Non-Communicable Diseases such as coronary heart diseases, diabetes mellitus, liver diseases, kidney diseases and cancers are the leading cause of disability and death worldwide. Burden on health due to these disorders is particularly increasing in developing countries, particularly among the 1.5 billion people in South Asia. The Center for Non-Communicable Diseases (CNCD), Pakistan is an independent research institute that is conducting detailed investigations to identify genetic, lifestyle and blood based factors that cause these disorders.

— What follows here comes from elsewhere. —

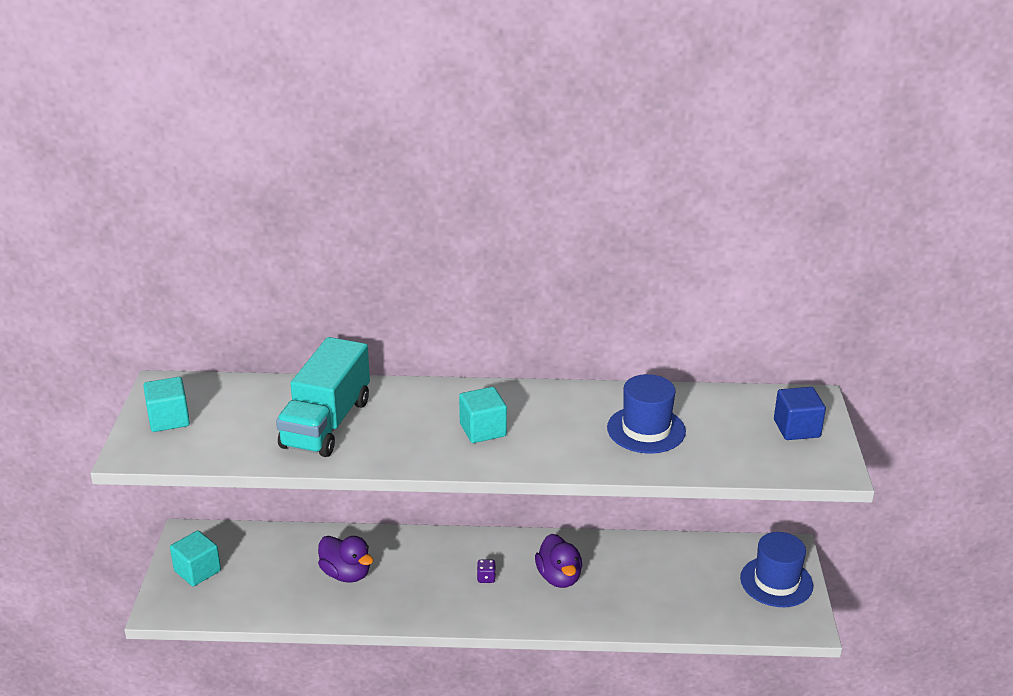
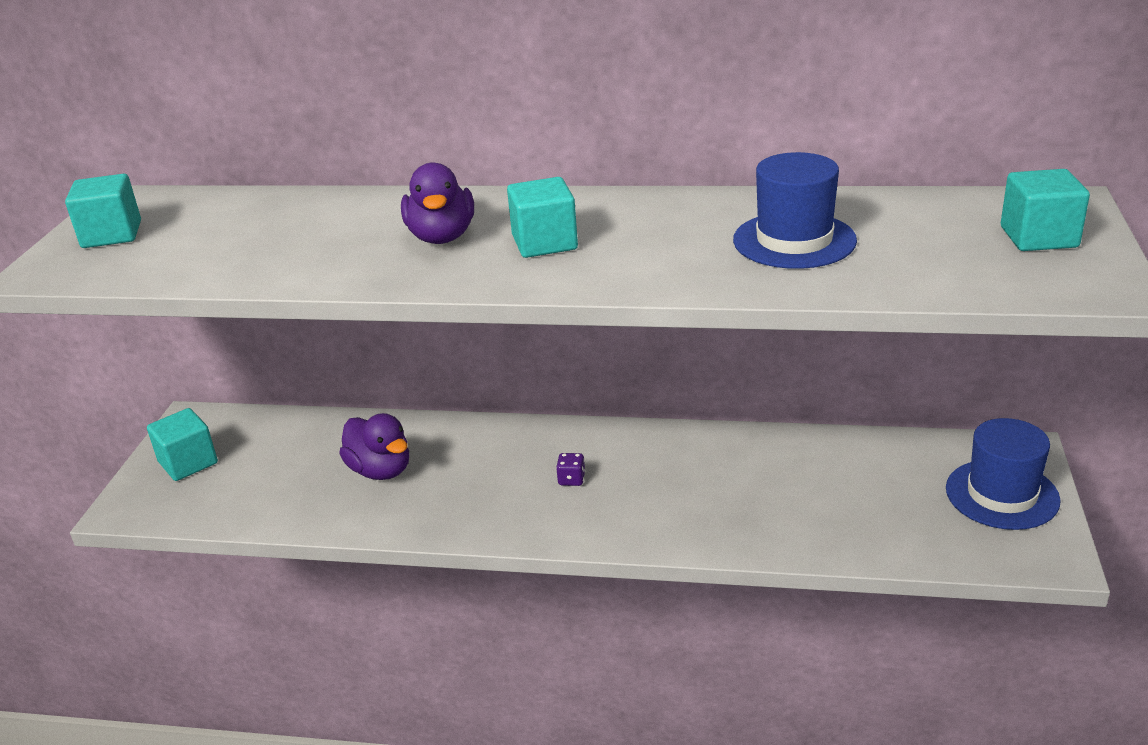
camera: 10 degrees right, 0 degrees up
turquoise truck [276,337,370,457] -> none
purple duck [535,534,582,588] -> purple duck moved to [401,162,474,244]
blue cube [774,387,826,440] -> turquoise cube [1001,169,1090,251]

In-particular, CNCD has already collected various biological specimens (including DNA, serum, and plasma) and recorded extensive lifestyle, clinical and demographic information from > 65,000 participants enrolled from thirteen urban sites in Pakistan. CNCD has a staff of > 80 which includes medical physicians, laboratory research associates, field nurses, and data-entry operators. Our aim is to investigate these complex disorders through a multi-disciplinary approach by integrating clinical epidemiology, genomics, proteomics and experimental biology:

Clinical Epidemiology CNCD has designed, optimized and validated instruments that are tailored to the local Pakistani population. We are able to record reliably information on personal and medical history, consanguinity or marriages among relatives, tobacco consumption, physical activity, anthropometry, socio-economic status, depression, anxiety level, and dietary habits. Our health physicians working in the field have all been trained extensively to document or conduct specific clinical investigations relevant to different clinical studies (such as conducting trans-cranial Doppler imaging studies, digitally archiving CT-scans and ECG traits).

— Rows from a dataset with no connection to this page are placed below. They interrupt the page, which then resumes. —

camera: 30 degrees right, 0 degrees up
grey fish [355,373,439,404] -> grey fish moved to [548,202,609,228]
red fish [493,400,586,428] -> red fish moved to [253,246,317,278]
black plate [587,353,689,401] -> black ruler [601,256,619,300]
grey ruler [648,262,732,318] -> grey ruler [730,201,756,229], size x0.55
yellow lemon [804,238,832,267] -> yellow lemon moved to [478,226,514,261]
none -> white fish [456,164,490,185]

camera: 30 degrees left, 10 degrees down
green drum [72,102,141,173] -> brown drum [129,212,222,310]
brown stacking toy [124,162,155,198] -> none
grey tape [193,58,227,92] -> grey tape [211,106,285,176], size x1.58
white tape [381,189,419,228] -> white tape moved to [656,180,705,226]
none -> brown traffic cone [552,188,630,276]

Genomics Through collaboration with various international institutes, we have conducted detailed genetic investigations on the participants that we have enrolled. These state-of-the art genetic approaches include whole-genome sequencing, whole-exome sequencing, genome-wide association studies (GWAS), and genotyping using Cardio-Metabochip, exome-chip and IBC-arrays. Information on >8 million genetic markers on 25,000 participants through GWAS has also been collected. Whole-exome sequencing studies in >22,500 participants have recently been conducted.

Blood based factors Greater than 200 blood based factors related to various biological pathways including lipids, metabolism, insulin resistance, hemostasis and inflammation have been analyzed on this population based resource. Moreover, more novel approaches such as mass-spectroscopy and functional assays have also been implemented.

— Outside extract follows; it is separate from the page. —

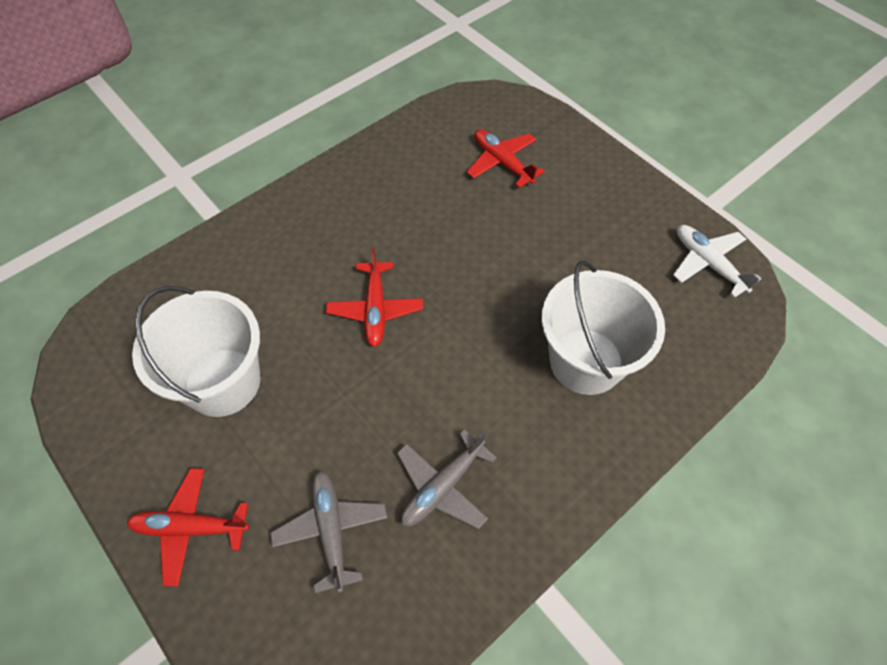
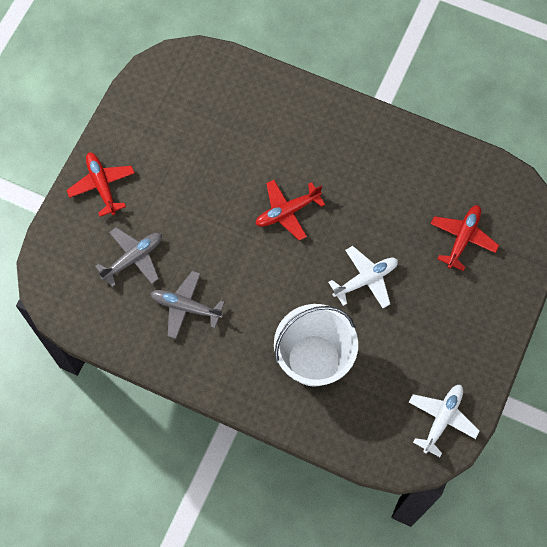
camera: 65 degrees right, 10 degrees up
white bucket [132,286,260,417] -> none
none -> white plane [328,246,398,308]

Multi-disciplinary approach The unique aspect of these investigations is the availability of data on lifestyle, genomics and blood based factors on the same participants providing unprecedented opportunities to make novel biological discoveries.

Call back studies in Human knockouts Because of the high degree of first-cousin marriages observed in Pakistan,  whole-exome sequencing studies have identified a high number of individuals who are homozygous null for loss of function (LoF) mutations; these "human knockouts" provide unprecedented opportunities to understand function of a given gene. We have already put together a database comprising of >1800 human knockouts. Our team is systematically conducting call back studies in these human knockouts and apply both unbiased approaches and hypothesis driven methods that involve focused physiological studies.